You are probably wondering what on earth I am talking about. Let me explain… When we are cold even the slightest warm touch of the sun is noticeable on our skin, too long and we get a sunburn. It is the same for trees, but they cannot cover up or move so they can succumb to sun scalding and overwarming. This is called Southwest Disease or Sunscald. Just go out a look at some of the young maples and dogwoods planted in nearby commercial landscapes. You may notice long wounds running up and down the south west side of the trunk. There is usually little shade in new landscapes and these trees that typically grow in woodlands are exposed to a lot of sun. What happens is that the sun warms and thaws the vascular system on the south and west sides of the tree even though the air temperature is below freezing. The dormant cells become active and when the sun goes down or we have sudden temperature drops the tree cannot react quickly enough and the vascular system that has thawed can freeze and the cells burst resulting in massive tissue damage that appears as cracks, sunken areas and open wounds. Not only is this unsightly but it can dramatically affect the health of the tree. Probably the biggest impact is that the damage opens the tree to invasion by other pests and diseases.

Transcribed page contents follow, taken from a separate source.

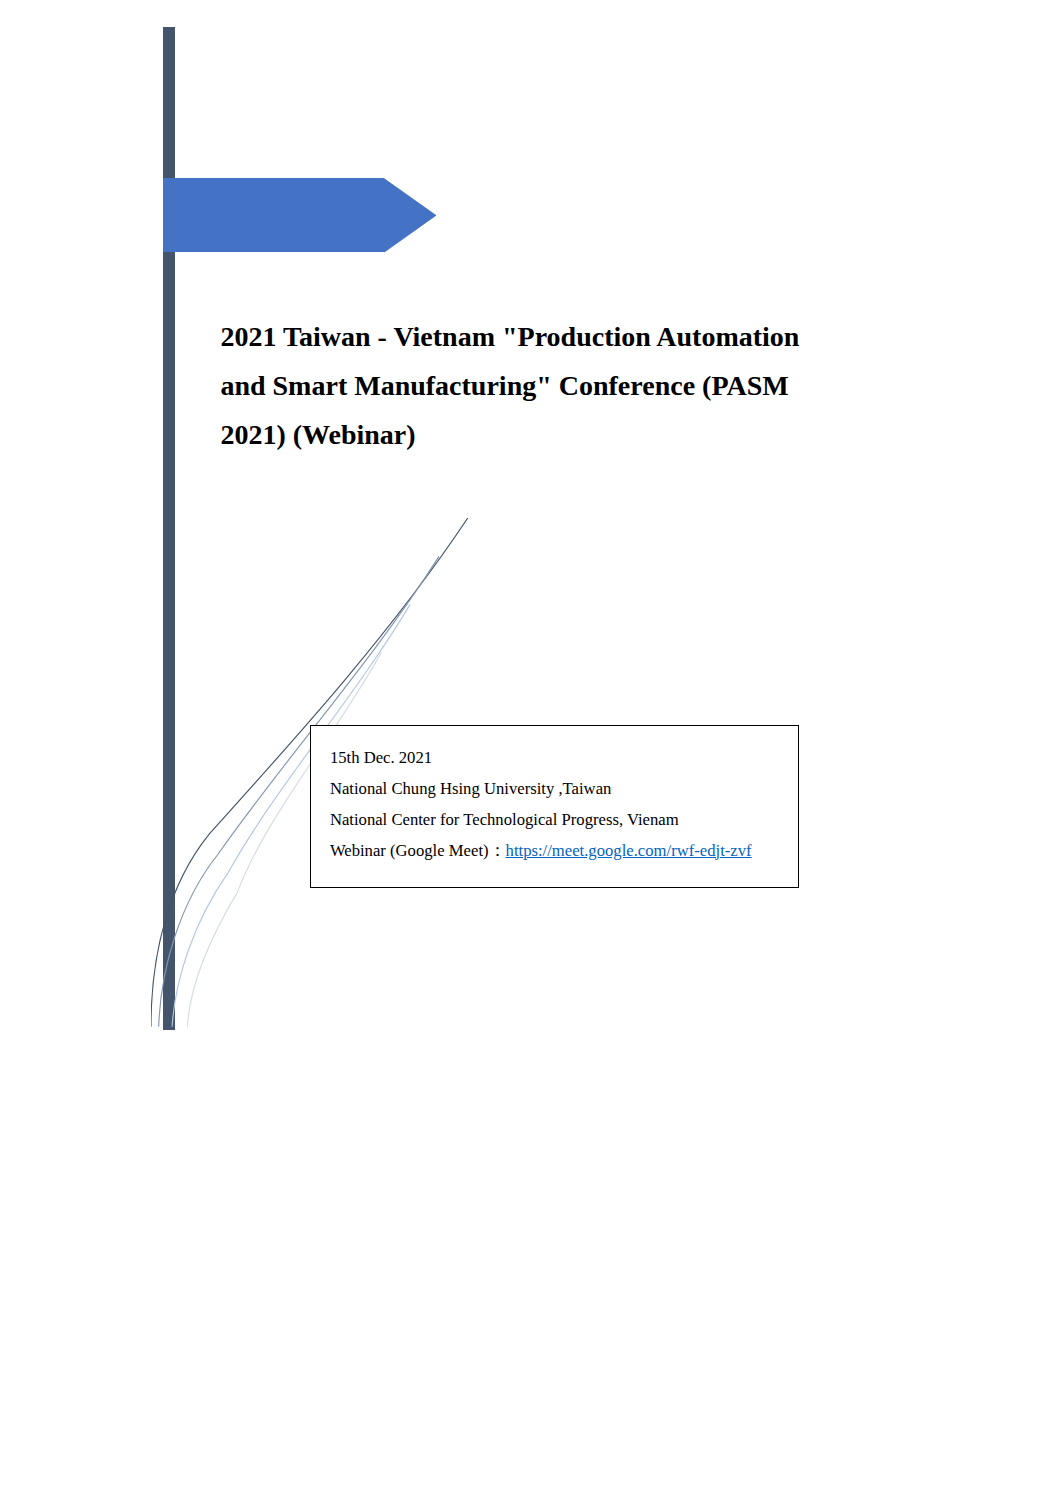2021 Taiwan - Vietnam "Production Automation and Smart Manufacturing" Conference (PASM 2021) (Webinar)
15th Dec. 2021
National Chung Hsing University ,Taiwan
National Center for Technological Progress, Vienam
Webinar (Google Meet)：https://meet.google.com/rwf-edjt-zvf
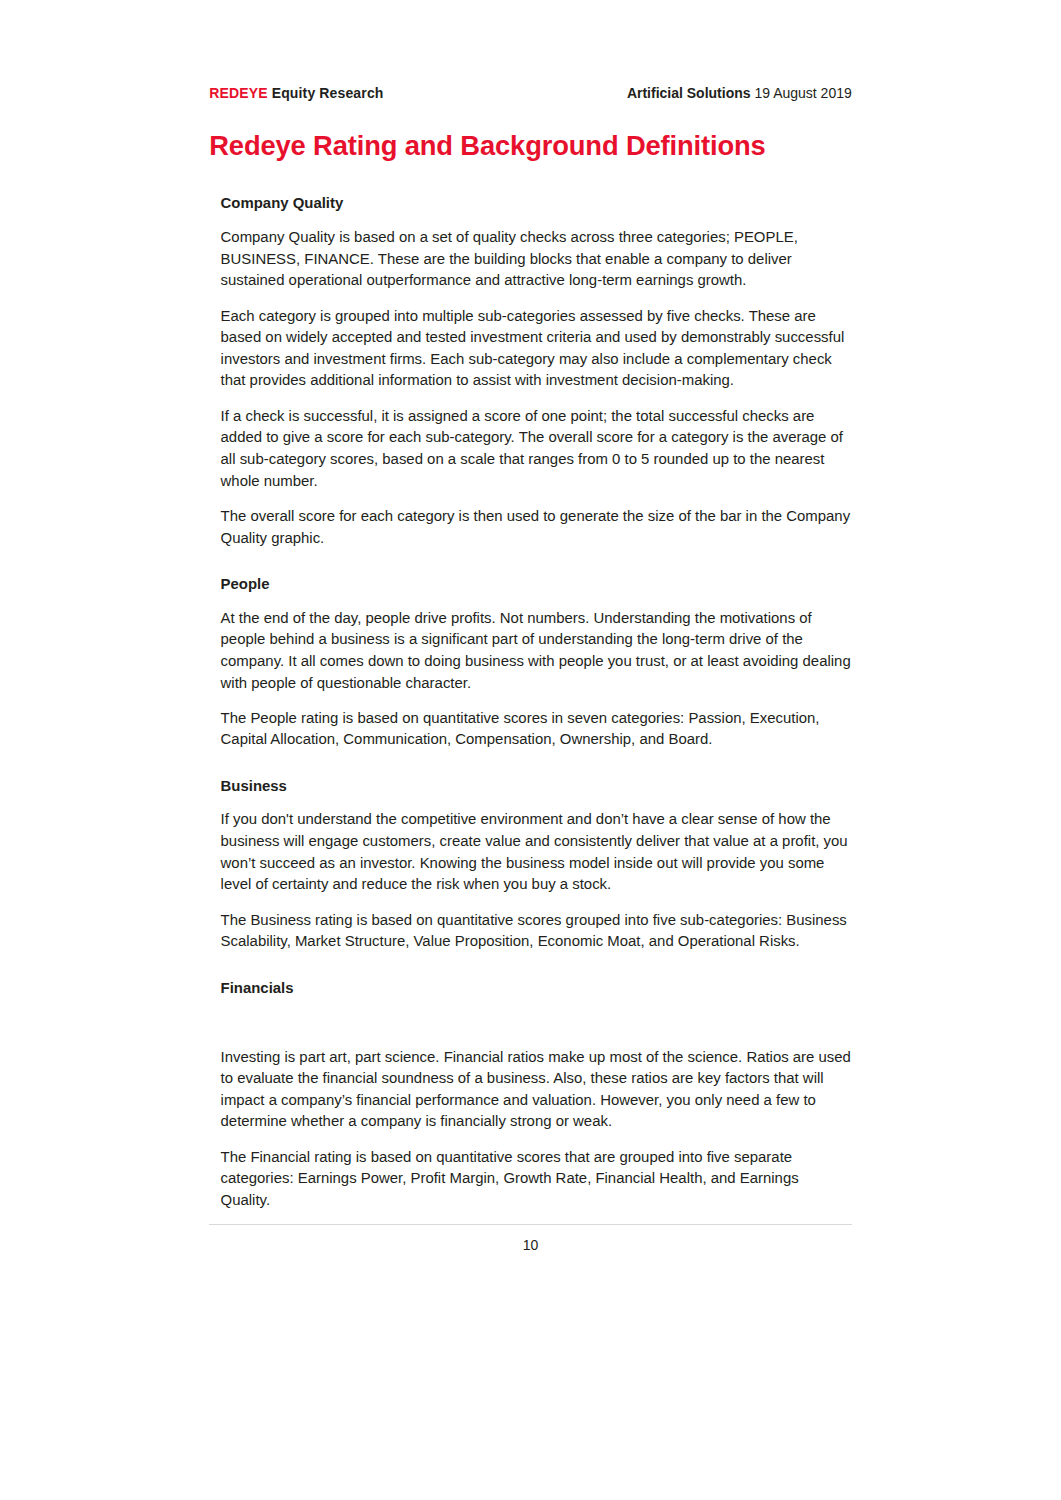REDEYE Equity Research
Artificial Solutions 19 August 2019
Redeye Rating and Background Definitions
Company Quality
Company Quality is based on a set of quality checks across three categories; PEOPLE, BUSINESS, FINANCE. These are the building blocks that enable a company to deliver sustained operational outperformance and attractive long-term earnings growth.
Each category is grouped into multiple sub-categories assessed by five checks. These are based on widely accepted and tested investment criteria and used by demonstrably successful investors and investment firms. Each sub-category may also include a complementary check that provides additional information to assist with investment decision-making.
If a check is successful, it is assigned a score of one point; the total successful checks are added to give a score for each sub-category. The overall score for a category is the average of all sub-category scores, based on a scale that ranges from 0 to 5 rounded up to the nearest whole number.
The overall score for each category is then used to generate the size of the bar in the Company Quality graphic.
People
At the end of the day, people drive profits. Not numbers. Understanding the motivations of people behind a business is a significant part of understanding the long-term drive of the company. It all comes down to doing business with people you trust, or at least avoiding dealing with people of questionable character.
The People rating is based on quantitative scores in seven categories: Passion, Execution, Capital Allocation, Communication, Compensation, Ownership, and Board.
Business
If you don't understand the competitive environment and don’t have a clear sense of how the business will engage customers, create value and consistently deliver that value at a profit, you won’t succeed as an investor. Knowing the business model inside out will provide you some level of certainty and reduce the risk when you buy a stock.
The Business rating is based on quantitative scores grouped into five sub-categories: Business Scalability, Market Structure, Value Proposition, Economic Moat, and Operational Risks.
Financials
Investing is part art, part science. Financial ratios make up most of the science. Ratios are used to evaluate the financial soundness of a business. Also, these ratios are key factors that will impact a company’s financial performance and valuation. However, you only need a few to determine whether a company is financially strong or weak.
The Financial rating is based on quantitative scores that are grouped into five separate categories: Earnings Power, Profit Margin, Growth Rate, Financial Health, and Earnings Quality.
10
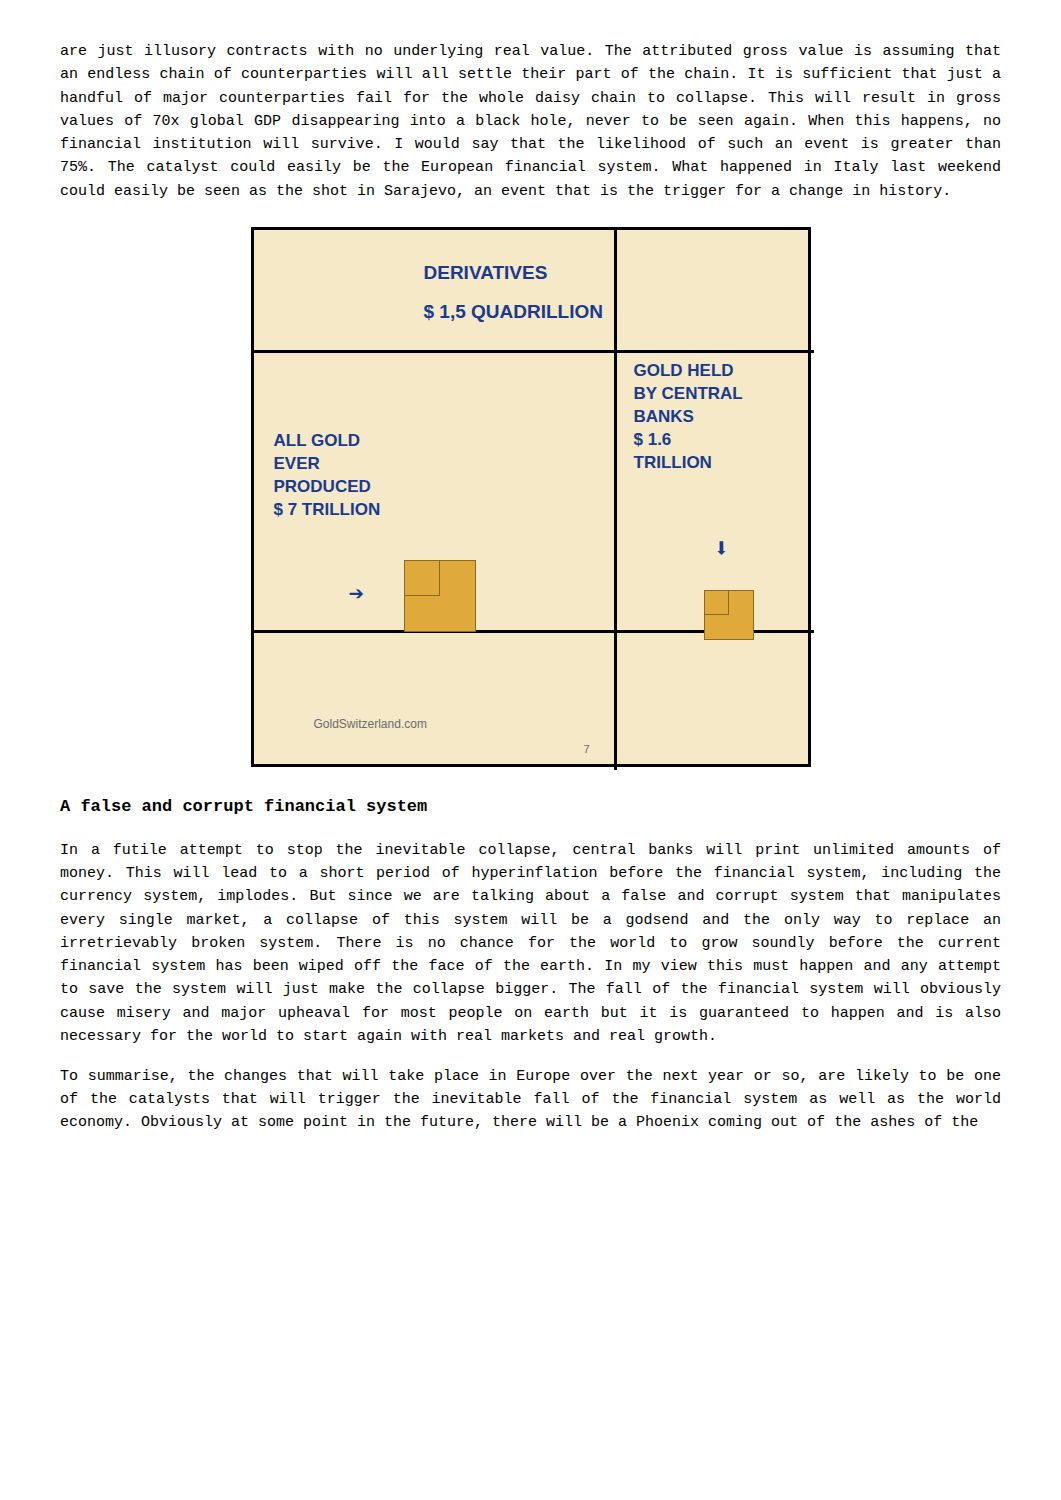are just illusory contracts with no underlying real value. The attributed gross value is assuming that an endless chain of counterparties will all settle their part of the chain. It is sufficient that just a handful of major counterparties fail for the whole daisy chain to collapse. This will result in gross values of 70x global GDP disappearing into a black hole, never to be seen again. When this happens, no financial institution will survive. I would say that the likelihood of such an event is greater than 75%. The catalyst could easily be the European financial system. What happened in Italy last weekend could easily be seen as the shot in Sarajevo, an event that is the trigger for a change in history.
DERIVATIVES $ 1,5 QUADRILLION
GOLD HELD
BY CENTRAL
BANKS
$ 1.6
TRILLION
ALL GOLD
EVER
PRODUCED
$ 7 TRILLION
➔
⬇
GoldSwitzerland.com
7
A false and corrupt financial system
In a futile attempt to stop the inevitable collapse, central banks will print unlimited amounts of money. This will lead to a short period of hyperinflation before the financial system, including the currency system, implodes. But since we are talking about a false and corrupt system that manipulates every single market, a collapse of this system will be a godsend and the only way to replace an irretrievably broken system. There is no chance for the world to grow soundly before the current financial system has been wiped off the face of the earth. In my view this must happen and any attempt to save the system will just make the collapse bigger. The fall of the financial system will obviously cause misery and major upheaval for most people on earth but it is guaranteed to happen and is also necessary for the world to start again with real markets and real growth.
To summarise, the changes that will take place in Europe over the next year or so, are likely to be one of the catalysts that will trigger the inevitable fall of the financial system as well as the world economy. Obviously at some point in the future, there will be a Phoenix coming out of the ashes of the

Some of the common trees typically affected are Maples, Ash, Tuliptree, Dogwood, Cherry, Honeylocust, Willow, Birch, Crabapples, Cottonwood, Linden and even young Oaks. Many of these trees become less susceptible as their bark matures but some like the cherry have dark thin bark that can become more susceptible as they age and there is more surface area that warms in the sun.
What we can do is wrap the young tree trunks in tree wrap. Most garden centers or nurseries carry tree wrap. I just purchased some from Rolling Ridge in Kirkwood. The wrap is usually a paper or thin plastic that is easy to apply. You leave it on through the last freeze of the winter. This helps insulate and reflect away the heat of the sun. As these trees age they develop thicker bark with deeper furrows and ridges that naturally protect the vascular system so they are less susceptible and no longer need wrap. So remember, many of these trees have been planted in spots very different from where they evolved to thrive so we have to take measures to insure they can thrive and survive.